I
really like this movie. It’s a cool,
stylish dystopian film with good heart and great performances, and though its
main plot is fairly dystopian-standard, the premise is compelling and
well-executed. I recently watched it
again and was reminded how much I enjoy it.
Equilibrium is a bit similar to the Delirium series in that evil
government’s goal is to numb the submissive population, but instead of focusing
specifically on love, all emotion here is regarded as dangerous
subversion. Every citizen injects
themselves daily with a drug that inhibits their emotions, and an elite police
force called the clerics is devoted to rooting out the “sense offenders” who
secretly forego the drug. Our
protagonist, John Preston, is a dedicated cleric whose entire worldview is
scrambled one day thanks to an accidental missed dose, a tiny window of time
just long enough to let in the emotions that have been held back from him his
entire life.
I
previously singled out Preston as one of my top five Christian Bale roles. His performance here is stunning. Preston is at first wholly unfeeling – and
not just unfeeling, but unable to even comprehend the idea of feeling. His existence is so paltry and half-lived,
but he hasn’t the slightest idea what he’s missing. Then, when his emotions are accidentally
unlocked, it’s remarkable to watch this insensible, highly-controlled man get
knocked over by the strength of feelings he’s never experienced. He has no context for what’s happening, and
even as it terrifies him (both for the illegality of sense offense and for the power
of his unsuppressed emotions,) he can’t bring himself to go back, because he
realizes there’s something so ecstatic about being able to feel. I especially love his private moments of reacting
for the first time to beautiful things.
A big part of the clerics’ job, a la Fahrenheit
451, is finding/destroying sense offenders’ secret hordes of forbidden
objects – paintings, music, and poetry, but simpler bric-a-brac as well – and Preston’s
first experience hearing Beethoven on a confiscated record is gorgeous. But of course, Preston is now a sense
offender in a field specifically trained to uncover sense offenders, and so
Bale’s performance shifts again, this time showing the second, emotional
Preston trying to disguise his demeanor
and pretend to be the earlier, unfeeling Preston. Just fantastic all around.
It’s
not a perfect movie. It can be kind of
heavy-handed (I mean, of course he
winds up in a situation where his fellow clerics are executing a bunch of
puppies, pretty much just cuz,) and some of the twists in the last act don’t
quite work for me. However, it’s still a
fine film that does some pretty neat things.

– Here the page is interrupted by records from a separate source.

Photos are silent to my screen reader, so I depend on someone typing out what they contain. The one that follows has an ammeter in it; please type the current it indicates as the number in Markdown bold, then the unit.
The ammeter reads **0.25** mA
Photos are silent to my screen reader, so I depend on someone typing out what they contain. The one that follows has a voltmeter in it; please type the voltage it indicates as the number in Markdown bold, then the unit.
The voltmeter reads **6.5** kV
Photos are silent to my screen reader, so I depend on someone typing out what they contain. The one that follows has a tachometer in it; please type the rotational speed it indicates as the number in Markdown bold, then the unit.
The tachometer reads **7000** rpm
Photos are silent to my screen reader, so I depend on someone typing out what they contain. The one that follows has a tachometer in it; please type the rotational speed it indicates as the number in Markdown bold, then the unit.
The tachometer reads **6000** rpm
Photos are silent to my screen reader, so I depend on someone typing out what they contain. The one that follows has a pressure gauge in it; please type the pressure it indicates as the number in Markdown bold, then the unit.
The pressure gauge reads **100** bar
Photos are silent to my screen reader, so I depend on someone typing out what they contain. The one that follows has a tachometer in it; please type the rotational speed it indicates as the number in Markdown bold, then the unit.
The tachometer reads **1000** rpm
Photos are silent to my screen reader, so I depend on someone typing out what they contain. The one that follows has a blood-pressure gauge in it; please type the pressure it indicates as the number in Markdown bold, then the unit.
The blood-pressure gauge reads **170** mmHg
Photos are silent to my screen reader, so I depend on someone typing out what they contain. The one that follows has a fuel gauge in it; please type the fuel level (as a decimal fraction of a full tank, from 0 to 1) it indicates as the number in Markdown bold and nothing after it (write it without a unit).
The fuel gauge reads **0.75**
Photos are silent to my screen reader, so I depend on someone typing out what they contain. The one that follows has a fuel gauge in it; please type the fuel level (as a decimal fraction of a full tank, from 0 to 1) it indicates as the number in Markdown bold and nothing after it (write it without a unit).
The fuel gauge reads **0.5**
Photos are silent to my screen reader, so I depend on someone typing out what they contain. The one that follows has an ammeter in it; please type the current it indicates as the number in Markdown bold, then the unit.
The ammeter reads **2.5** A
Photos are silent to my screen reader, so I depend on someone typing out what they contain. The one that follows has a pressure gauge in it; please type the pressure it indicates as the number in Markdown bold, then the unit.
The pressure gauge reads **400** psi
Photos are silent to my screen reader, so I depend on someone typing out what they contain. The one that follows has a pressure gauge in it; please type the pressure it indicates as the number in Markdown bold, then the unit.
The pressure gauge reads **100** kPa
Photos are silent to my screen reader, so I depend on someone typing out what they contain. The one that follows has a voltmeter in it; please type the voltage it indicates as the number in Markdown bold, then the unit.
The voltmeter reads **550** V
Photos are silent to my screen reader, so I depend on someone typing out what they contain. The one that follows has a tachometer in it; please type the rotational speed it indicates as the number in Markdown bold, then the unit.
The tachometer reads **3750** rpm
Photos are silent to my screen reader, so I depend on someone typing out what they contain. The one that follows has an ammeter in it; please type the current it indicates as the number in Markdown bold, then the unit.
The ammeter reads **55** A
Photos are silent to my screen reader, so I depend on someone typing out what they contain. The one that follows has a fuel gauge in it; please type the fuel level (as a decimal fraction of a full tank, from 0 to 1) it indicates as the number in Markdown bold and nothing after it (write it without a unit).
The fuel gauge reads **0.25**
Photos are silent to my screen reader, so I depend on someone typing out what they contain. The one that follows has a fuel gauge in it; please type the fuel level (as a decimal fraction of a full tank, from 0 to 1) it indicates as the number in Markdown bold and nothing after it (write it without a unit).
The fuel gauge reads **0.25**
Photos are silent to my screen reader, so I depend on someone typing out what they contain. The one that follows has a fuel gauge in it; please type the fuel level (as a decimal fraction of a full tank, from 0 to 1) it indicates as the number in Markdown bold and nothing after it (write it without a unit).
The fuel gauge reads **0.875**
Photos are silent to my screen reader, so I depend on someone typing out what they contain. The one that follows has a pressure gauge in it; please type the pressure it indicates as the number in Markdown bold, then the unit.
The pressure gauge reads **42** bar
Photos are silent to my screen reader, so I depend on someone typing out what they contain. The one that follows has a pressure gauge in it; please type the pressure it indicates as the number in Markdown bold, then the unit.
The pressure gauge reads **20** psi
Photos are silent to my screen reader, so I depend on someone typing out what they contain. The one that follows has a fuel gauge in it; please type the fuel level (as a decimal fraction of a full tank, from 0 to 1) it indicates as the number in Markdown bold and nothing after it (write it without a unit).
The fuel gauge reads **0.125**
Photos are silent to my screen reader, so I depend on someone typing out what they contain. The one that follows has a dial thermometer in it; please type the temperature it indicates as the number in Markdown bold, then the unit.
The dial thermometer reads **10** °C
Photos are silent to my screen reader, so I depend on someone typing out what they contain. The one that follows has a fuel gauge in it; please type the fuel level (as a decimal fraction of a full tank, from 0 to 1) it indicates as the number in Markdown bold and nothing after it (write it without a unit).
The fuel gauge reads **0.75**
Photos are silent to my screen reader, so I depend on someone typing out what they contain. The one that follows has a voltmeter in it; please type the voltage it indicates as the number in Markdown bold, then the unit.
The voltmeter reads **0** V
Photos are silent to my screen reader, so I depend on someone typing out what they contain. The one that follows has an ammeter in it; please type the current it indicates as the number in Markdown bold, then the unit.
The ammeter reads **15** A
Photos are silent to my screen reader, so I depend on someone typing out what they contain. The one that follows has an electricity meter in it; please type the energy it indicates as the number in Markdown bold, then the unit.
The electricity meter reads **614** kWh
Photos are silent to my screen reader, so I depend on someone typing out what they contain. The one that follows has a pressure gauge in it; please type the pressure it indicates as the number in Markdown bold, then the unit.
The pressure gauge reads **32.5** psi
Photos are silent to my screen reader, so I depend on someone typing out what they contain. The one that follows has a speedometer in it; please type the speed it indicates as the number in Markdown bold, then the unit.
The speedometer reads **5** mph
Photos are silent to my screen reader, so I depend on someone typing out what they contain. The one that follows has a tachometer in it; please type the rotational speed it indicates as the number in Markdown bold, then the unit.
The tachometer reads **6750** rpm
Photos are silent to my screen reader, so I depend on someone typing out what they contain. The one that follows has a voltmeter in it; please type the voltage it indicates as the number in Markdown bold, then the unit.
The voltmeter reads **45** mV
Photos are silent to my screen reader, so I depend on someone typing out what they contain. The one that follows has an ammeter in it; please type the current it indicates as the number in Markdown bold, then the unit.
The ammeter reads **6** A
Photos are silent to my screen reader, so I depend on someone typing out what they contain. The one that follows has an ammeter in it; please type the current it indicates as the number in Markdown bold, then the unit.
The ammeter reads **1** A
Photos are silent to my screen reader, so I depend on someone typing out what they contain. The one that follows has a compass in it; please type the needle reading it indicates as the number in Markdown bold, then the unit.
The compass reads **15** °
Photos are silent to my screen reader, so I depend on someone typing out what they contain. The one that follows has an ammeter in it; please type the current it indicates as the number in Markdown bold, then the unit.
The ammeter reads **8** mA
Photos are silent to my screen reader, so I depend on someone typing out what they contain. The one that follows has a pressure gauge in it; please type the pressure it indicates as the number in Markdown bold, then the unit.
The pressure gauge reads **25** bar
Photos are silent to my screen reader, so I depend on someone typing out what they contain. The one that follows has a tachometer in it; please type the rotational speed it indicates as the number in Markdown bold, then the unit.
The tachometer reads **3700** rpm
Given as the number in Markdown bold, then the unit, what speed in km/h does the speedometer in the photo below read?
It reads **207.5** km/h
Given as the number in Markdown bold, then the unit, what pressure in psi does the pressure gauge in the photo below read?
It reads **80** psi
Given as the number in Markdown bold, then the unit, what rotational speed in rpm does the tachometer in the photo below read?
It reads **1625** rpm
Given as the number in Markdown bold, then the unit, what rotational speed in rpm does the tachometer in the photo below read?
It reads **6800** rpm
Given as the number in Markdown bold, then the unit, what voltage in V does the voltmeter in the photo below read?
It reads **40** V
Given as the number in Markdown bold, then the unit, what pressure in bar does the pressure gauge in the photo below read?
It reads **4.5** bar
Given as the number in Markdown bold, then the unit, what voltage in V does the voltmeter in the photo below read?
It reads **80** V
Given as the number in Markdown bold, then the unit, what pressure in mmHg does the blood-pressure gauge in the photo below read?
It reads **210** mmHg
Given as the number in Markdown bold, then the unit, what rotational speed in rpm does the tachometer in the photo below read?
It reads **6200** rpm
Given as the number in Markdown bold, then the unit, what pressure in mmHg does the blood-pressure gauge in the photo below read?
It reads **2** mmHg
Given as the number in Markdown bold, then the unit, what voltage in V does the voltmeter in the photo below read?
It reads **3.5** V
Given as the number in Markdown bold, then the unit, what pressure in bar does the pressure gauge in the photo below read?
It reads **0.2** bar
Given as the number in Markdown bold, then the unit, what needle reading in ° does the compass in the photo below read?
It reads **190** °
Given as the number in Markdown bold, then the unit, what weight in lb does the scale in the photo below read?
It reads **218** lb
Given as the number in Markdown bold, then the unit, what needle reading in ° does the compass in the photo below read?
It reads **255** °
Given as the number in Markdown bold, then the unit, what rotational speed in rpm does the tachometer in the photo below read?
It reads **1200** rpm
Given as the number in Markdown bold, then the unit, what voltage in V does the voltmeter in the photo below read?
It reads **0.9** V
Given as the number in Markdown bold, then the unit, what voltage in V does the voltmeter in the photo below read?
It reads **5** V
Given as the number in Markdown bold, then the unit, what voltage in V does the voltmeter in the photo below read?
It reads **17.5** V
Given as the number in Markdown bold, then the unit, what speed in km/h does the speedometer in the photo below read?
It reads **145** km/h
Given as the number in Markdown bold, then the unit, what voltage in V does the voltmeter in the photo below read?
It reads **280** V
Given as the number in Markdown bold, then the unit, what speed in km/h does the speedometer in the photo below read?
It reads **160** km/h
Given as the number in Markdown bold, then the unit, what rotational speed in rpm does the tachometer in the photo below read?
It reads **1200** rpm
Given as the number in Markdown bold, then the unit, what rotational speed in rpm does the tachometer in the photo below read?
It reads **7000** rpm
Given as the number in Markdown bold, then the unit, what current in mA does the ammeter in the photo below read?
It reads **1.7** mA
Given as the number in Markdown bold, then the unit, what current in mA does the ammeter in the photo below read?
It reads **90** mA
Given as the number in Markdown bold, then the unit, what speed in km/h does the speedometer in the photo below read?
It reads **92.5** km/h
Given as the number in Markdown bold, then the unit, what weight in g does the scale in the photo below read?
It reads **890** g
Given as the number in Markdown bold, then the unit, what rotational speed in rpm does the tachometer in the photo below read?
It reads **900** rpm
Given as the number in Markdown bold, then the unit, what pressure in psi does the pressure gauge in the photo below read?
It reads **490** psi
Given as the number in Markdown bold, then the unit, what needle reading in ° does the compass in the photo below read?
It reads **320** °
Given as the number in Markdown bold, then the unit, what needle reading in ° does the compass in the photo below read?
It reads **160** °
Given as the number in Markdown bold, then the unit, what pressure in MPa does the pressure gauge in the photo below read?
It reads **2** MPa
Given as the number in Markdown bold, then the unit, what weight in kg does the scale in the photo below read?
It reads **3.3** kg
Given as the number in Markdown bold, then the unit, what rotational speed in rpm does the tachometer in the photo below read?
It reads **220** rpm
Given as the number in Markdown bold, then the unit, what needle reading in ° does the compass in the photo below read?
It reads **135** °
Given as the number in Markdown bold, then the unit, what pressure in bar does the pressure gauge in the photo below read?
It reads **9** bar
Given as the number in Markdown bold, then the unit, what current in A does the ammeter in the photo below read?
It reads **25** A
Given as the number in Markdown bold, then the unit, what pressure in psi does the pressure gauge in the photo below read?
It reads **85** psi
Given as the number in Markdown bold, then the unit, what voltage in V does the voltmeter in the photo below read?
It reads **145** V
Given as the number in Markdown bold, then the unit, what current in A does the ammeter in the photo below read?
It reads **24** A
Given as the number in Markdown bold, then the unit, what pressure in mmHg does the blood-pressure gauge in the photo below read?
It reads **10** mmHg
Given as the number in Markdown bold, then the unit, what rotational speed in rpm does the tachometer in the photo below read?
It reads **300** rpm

I also like the cool-looking “gun kata” combat style used in the movie,
and it gets further bonus points for using a Yeats quote that isn’t from “The Second Coming.” Don’t get me wrong; I like “The Second
Coming,” but it’s the one you hear every
time pop culture references Yeats, and I love the poem quoted here and how it’s
incorporated into the film. “Be careful,
Preston. You’re treading on my dreams…”
In
addition to Bale, the movie features Taye Diggs as a shrewd, ambitious cleric
and Emily Watson as a sense offender. We
also get a little from the always-reliable Hey It’s That Guy! William Fichtner,
and Sean Bean is terrific in a small role.